Friday, July 08, 2005

Vigil for a Man

Last night I attended my first hospice vigil and death. At the nursing home, I sat across the patient’s bed from a young woman who said he had been ‘like a grandfather’ to her. The paient, a 90 year old man, was lying on his back, oxygen tubes in his nose, unconscious, mouth open, with labored breathing.

The granddaughter had been there for an hour before I arrived. I asked her about the patient, what he was like, what kind of work he did, how he came into her and her mother’s lives. I told her I was there to honor and allow whatever needed to happen, in whatever time it needed. She had gentle music playing on a CD player she had brought. We talked occasionally, and mainly sat in silence on either side of the patient’s bed.

For my part, I entered a kind of contemplative meditation, affirming Omniscience as guiding us all.

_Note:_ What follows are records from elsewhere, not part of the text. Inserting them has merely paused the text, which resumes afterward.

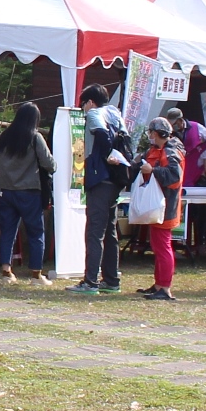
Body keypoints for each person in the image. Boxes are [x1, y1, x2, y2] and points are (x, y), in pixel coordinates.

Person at [72, 94, 134, 294]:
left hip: (100, 179)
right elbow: (127, 141)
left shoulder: (94, 114)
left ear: (90, 102)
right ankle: (111, 280)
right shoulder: (116, 114)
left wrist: (107, 155)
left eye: (83, 105)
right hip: (115, 180)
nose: (84, 109)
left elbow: (100, 132)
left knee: (95, 231)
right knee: (110, 231)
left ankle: (90, 281)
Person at [0, 103, 56, 283]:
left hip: (6, 191)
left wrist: (1, 166)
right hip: (29, 192)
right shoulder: (35, 137)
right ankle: (36, 274)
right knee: (36, 232)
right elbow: (49, 164)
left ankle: (6, 271)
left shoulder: (5, 135)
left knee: (7, 231)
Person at [135, 118, 184, 300]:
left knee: (162, 247)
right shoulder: (159, 149)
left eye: (150, 132)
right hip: (159, 204)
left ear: (155, 133)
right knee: (158, 246)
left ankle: (164, 287)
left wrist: (152, 170)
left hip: (166, 206)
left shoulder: (171, 152)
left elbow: (174, 177)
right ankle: (159, 285)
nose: (149, 135)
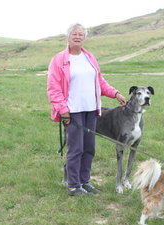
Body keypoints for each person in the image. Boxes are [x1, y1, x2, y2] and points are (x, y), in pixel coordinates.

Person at [47, 23, 126, 196]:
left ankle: (85, 181)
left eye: (81, 34)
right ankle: (73, 185)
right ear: (68, 36)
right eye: (74, 34)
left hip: (91, 110)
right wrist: (63, 110)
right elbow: (53, 88)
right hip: (72, 111)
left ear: (85, 38)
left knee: (89, 148)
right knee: (76, 148)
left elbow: (99, 81)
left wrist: (115, 93)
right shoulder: (59, 59)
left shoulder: (89, 57)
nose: (77, 37)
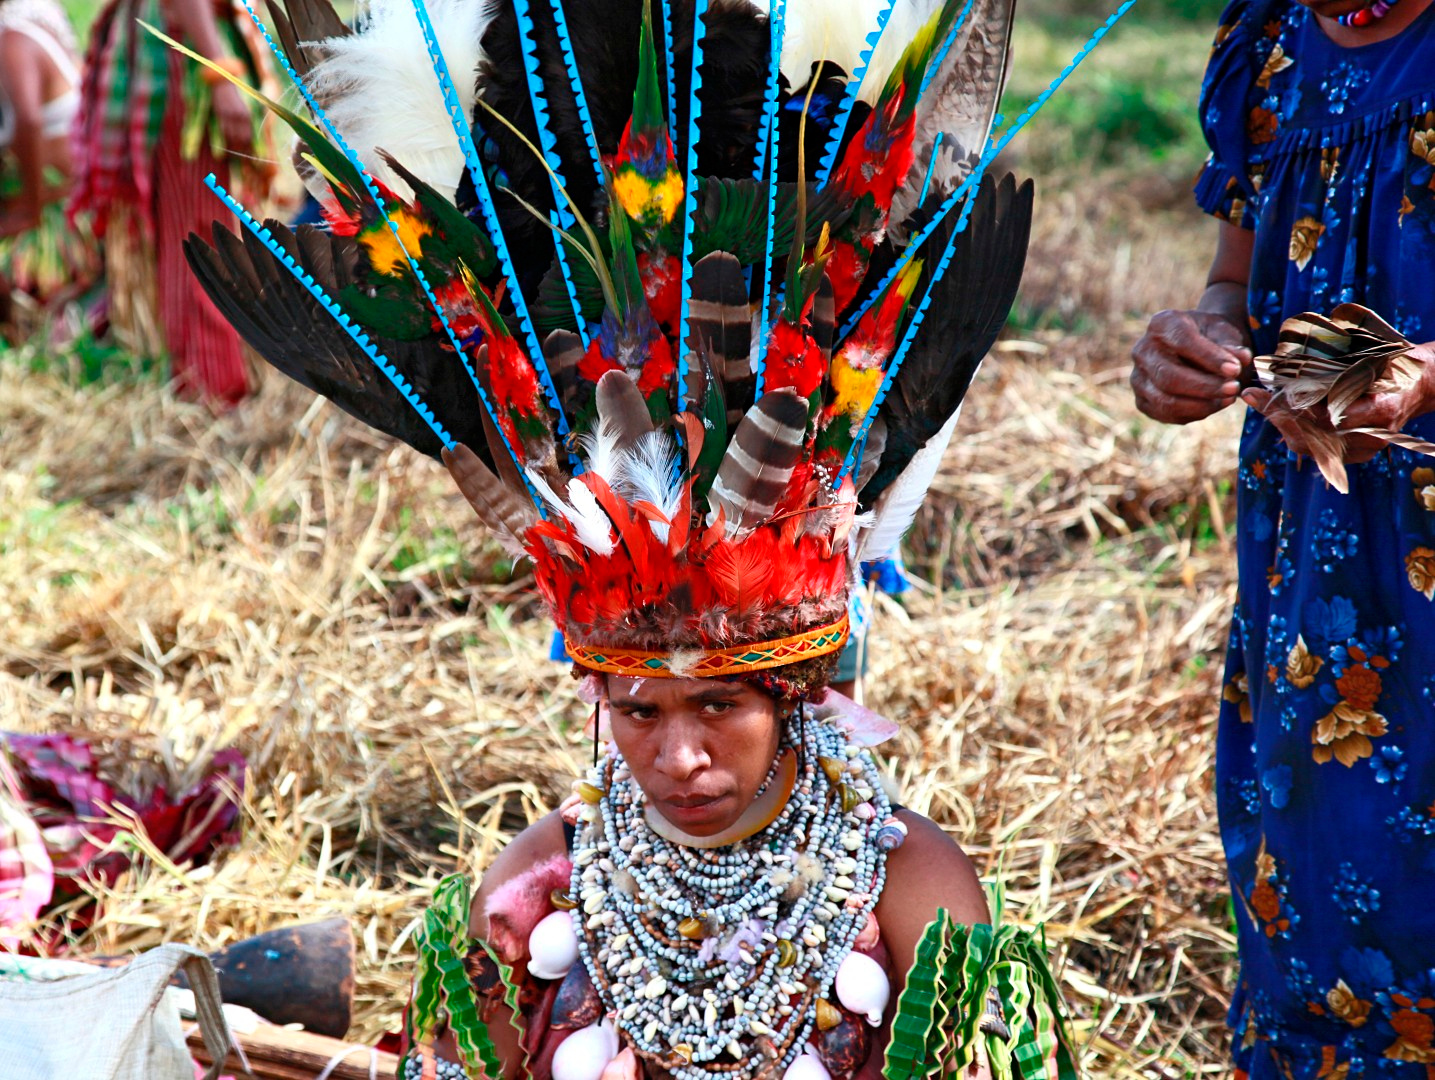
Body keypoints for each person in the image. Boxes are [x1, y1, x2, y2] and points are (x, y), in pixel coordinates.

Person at [178, 0, 1098, 1073]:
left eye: (720, 704)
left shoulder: (909, 887)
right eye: (640, 709)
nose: (679, 758)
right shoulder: (536, 888)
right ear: (598, 700)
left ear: (794, 697)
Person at [1131, 1, 1435, 1075]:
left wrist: (1426, 372)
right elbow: (1236, 276)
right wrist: (1200, 338)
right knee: (1317, 882)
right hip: (1321, 559)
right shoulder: (1267, 44)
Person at [68, 0, 274, 404]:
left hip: (184, 48)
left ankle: (202, 383)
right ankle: (213, 389)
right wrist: (219, 72)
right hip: (186, 56)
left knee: (196, 228)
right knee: (199, 232)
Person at [0, 0, 94, 335]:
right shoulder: (28, 23)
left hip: (55, 220)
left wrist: (29, 209)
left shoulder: (12, 41)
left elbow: (28, 120)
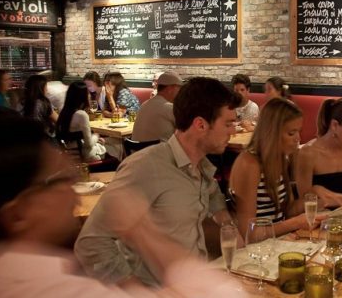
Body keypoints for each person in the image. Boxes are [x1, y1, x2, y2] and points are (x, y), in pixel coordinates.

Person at [0, 112, 248, 298]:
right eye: (61, 180)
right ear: (17, 215)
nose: (75, 195)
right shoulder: (52, 289)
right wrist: (142, 231)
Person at [75, 77, 242, 286]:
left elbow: (212, 196)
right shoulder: (146, 167)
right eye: (228, 123)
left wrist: (227, 225)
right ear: (200, 125)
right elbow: (91, 243)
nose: (234, 131)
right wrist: (135, 290)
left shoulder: (201, 166)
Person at [228, 98, 314, 237]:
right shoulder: (249, 164)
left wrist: (317, 199)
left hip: (279, 242)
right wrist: (295, 223)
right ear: (271, 132)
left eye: (299, 131)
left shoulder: (281, 158)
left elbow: (286, 211)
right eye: (291, 133)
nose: (298, 138)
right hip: (257, 252)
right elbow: (248, 233)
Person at [296, 98, 342, 208]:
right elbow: (304, 203)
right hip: (319, 219)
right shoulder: (308, 153)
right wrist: (341, 200)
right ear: (334, 125)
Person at [55, 81, 108, 162]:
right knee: (115, 148)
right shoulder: (81, 115)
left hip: (69, 156)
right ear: (82, 97)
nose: (90, 95)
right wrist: (96, 136)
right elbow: (89, 144)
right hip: (84, 157)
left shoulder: (64, 112)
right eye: (88, 93)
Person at [132, 71, 183, 142]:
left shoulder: (144, 104)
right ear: (170, 89)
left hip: (137, 151)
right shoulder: (169, 108)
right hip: (159, 152)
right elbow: (185, 130)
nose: (180, 92)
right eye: (179, 88)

I felt the wholeness and majesty of life itself, offering no resistance to the good that was unfolding.

After about an hour, I sensed a warmth in the vibration between the three of us, as though we were making a circle of feeling that had shape and height. It felt as though the heaven-and-earth connection had been established.

The patient’s breathing quieted, became more shallow and gentle. It seemed we were all held in this core of powerful warmth. His breathing slowed and became softer, and then simply stopped.

I can still feel the warmth of that experience this morning. Quiet and awesome. I feel deeply grateful to have been there for this man and his family.

And on the practical human front, I notice an instinct to wash the clothes I wore, even my sneakers, so that they will be fresh and ready, like me, for new life experience on earth.